----- Task input -----

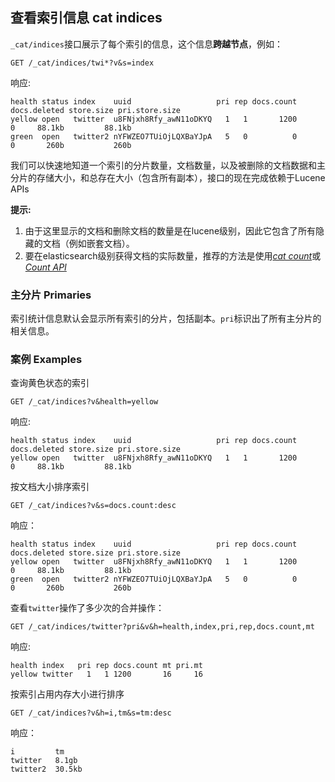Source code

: ##  查看索引信息 cat indices

`_cat/indices`接口展示了每个索引的信息，这个信息**跨越节点**，例如：
    
    GET /_cat/indices/twi*?v&s=index

响应: 
    
    health status index    uuid                   pri rep docs.count docs.deleted store.size pri.store.size
    yellow open   twitter  u8FNjxh8Rfy_awN11oDKYQ   1   1       1200            0     88.1kb         88.1kb
    green  open   twitter2 nYFWZEO7TUiOjLQXBaYJpA   5   0          0            0       260b           260b

我们可以快速地知道一个索引的分片数量，文档数量，以及被删除的文档数据和主分片的存储大小，和总存在大小（包含所有副本），接口的现在完成依赖于Lucene APIs

 **提示:**

  1. 由于这里显示的文档和删除文档的数量是在lucene级别，因此它包含了所有隐藏的文档（例如嵌套文档）。
  2. 要在elasticsearch级别获得文档的实际数量，推荐的方法是使用[_cat count_](cat-count.html)或[_Count API_](search-count.html)



### 主分片 Primaries

索引统计信息默认会显示所有索引的分片，包括副本。`pri`标识出了所有主分片的相关信息。

### 案例 Examples

查询黄色状态的索引
    
    GET /_cat/indices?v&health=yellow

响应:
    
    health status index    uuid                   pri rep docs.count docs.deleted store.size pri.store.size
    yellow open   twitter  u8FNjxh8Rfy_awN11oDKYQ   1   1       1200            0     88.1kb         88.1kb

按文档大小排序索引
    
    GET /_cat/indices?v&s=docs.count:desc

响应：
    
    health status index    uuid                   pri rep docs.count docs.deleted store.size pri.store.size
    yellow open   twitter  u8FNjxh8Rfy_awN11oDKYQ   1   1       1200            0     88.1kb         88.1kb
    green  open   twitter2 nYFWZEO7TUiOjLQXBaYJpA   5   0          0            0       260b           260b


查看`twitter`操作了多少次的合并操作：
    
    GET /_cat/indices/twitter?pri&v&h=health,index,pri,rep,docs.count,mt

响应:
    
    health index   pri rep docs.count mt pri.mt
    yellow twitter   1   1 1200       16     16

按索引占用内存大小进行排序
    
    GET /_cat/indices?v&h=i,tm&s=tm:desc

响应：
    
    i         tm
    twitter   8.1gb
    twitter2  30.5kb
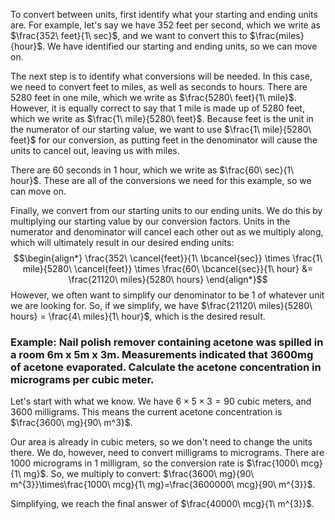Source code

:To convert between units, first identify what your starting and ending units are. For example, let's say we have 352 feet per second, which we write as $\frac{352\ feet}{1\ sec}$, and we want to convert this to $\frac{miles}{hour}$. We have identified our starting and ending units, so we can move on.

The next step is to identify what conversions will be needed. In this case, we need to convert feet to miles, as well as seconds to hours. There are 5280 feet in one mile, which we write as $\frac{5280\ feet}{1\ mile}$. However, it is equally correct to say that 1 mile is made up of 5280 feet, which we write as $\frac{1\ mile}{5280\ feet}$. Because feet is the unit in the numerator of our starting value, we want to use $\frac{1\ mile}{5280\ feet}$ for our conversion, as putting feet in the denominator will cause the units to cancel out, leaving us with miles.

There are 60 seconds in 1 hour, which we write as $\frac{60\ sec}{1\ hour}$. These are all of the conversions we need for this example, so we can move on.

Finally, we convert from our starting units to our ending units. We do this by multiplying our starting value by our conversion factors. Units in the numerator and denominator will cancel each other out as we multiply along, which will ultimately result in our desired ending units:
$$\begin{align*}
	\frac{352\ \cancel{feet}}{1\ \bcancel{sec}} \times \frac{1\ mile}{5280\ \cancel{feet}} \times \frac{60\ \bcancel{sec}}{1\ hour} &= \frac{21120\ miles}{5280\ hours}
\end{align*}$$
However, we often want to simplify our denominator to be $1$ of whatever unit we are looking for. So, if we simplify, we have $\frac{21120\ miles}{5280\ hours} = \frac{4\ miles}{1\ hour}$, which is the desired result.



### Example: Nail polish remover containing acetone was spilled in a room 6m x 5m x 3m. Measurements indicated that 3600mg of acetone evaporated. Calculate the acetone concentration in micrograms per cubic meter.

Let's start with what we know. We have $6\times5\times3=90$ cubic meters, and $3600$ milligrams. This means the current acetone concentration is $\frac{3600\ mg}{90\ m^3}$.

Our area is already in cubic meters, so we don't need to change the units there. We do, however, need to convert milligrams to micrograms. There are $1000$ micrograms in $1$ milligram, so the conversion rate is $\frac{1000\ mcg}{1\ mg}$. So, we multiply to convert: $\frac{3600\ mg}{90\ m^{3}}\times\frac{1000\ mcg}{1\ mg}=\frac{3600000\ mcg}{90\ m^{3}}$.

Simplifying, we reach the final answer of $\frac{40000\ mcg}{1\ m^{3}}$.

-----

:: Goal of the exercise ::
Rewrite the lines as a JSON list of strings, one string per line and no blank lines, starting with the line that contains "The next step" and ending after the line that contains "### Example: Nail".

:: Task response ::
[
  "The next step is to identify what conversions will be needed. In this case, we need to convert feet to miles, as well as seconds to hours. There are 5280 feet in one mile, which we write as $\\frac{5280\\ feet}{1\\ mile}$. However, it is equally correct to say that 1 mile is made up of 5280 feet, which we write as $\\frac{1\\ mile}{5280\\ feet}$. Because feet is the unit in the numerator of our starting value, we want to use $\\frac{1\\ mile}{5280\\ feet}$ for our conversion, as putting feet in the denominator will cause the units to cancel out, leaving us with miles.",
  "There are 60 seconds in 1 hour, which we write as $\\frac{60\\ sec}{1\\ hour}$. These are all of the conversions we need for this example, so we can move on.",
  "Finally, we convert from our starting units to our ending units. We do this by multiplying our starting value by our conversion factors. Units in the numerator and denominator will cancel each other out as we multiply along, which will ultimately result in our desired ending units:",
  "$$\\begin{align*}",
  "\t\\frac{352\\ \\cancel{feet}}{1\\ \\bcancel{sec}} \\times \\frac{1\\ mile}{5280\\ \\cancel{feet}} \\times \\frac{60\\ \\bcancel{sec}}{1\\ hour} &= \\frac{21120\\ miles}{5280\\ hours}",
  "\\end{align*}$$",
  "However, we often want to simplify our denominator to be $1$ of whatever unit we are looking for. So, if we simplify, we have $\\frac{21120\\ miles}{5280\\ hours} = \\frac{4\\ miles}{1\\ hour}$, which is the desired result.",
  "### Example: Nail polish remover containing acetone was spilled in a room 6m x 5m x 3m. Measurements indicated that 3600mg of acetone evaporated. Calculate the acetone concentration in micrograms per cubic meter."
]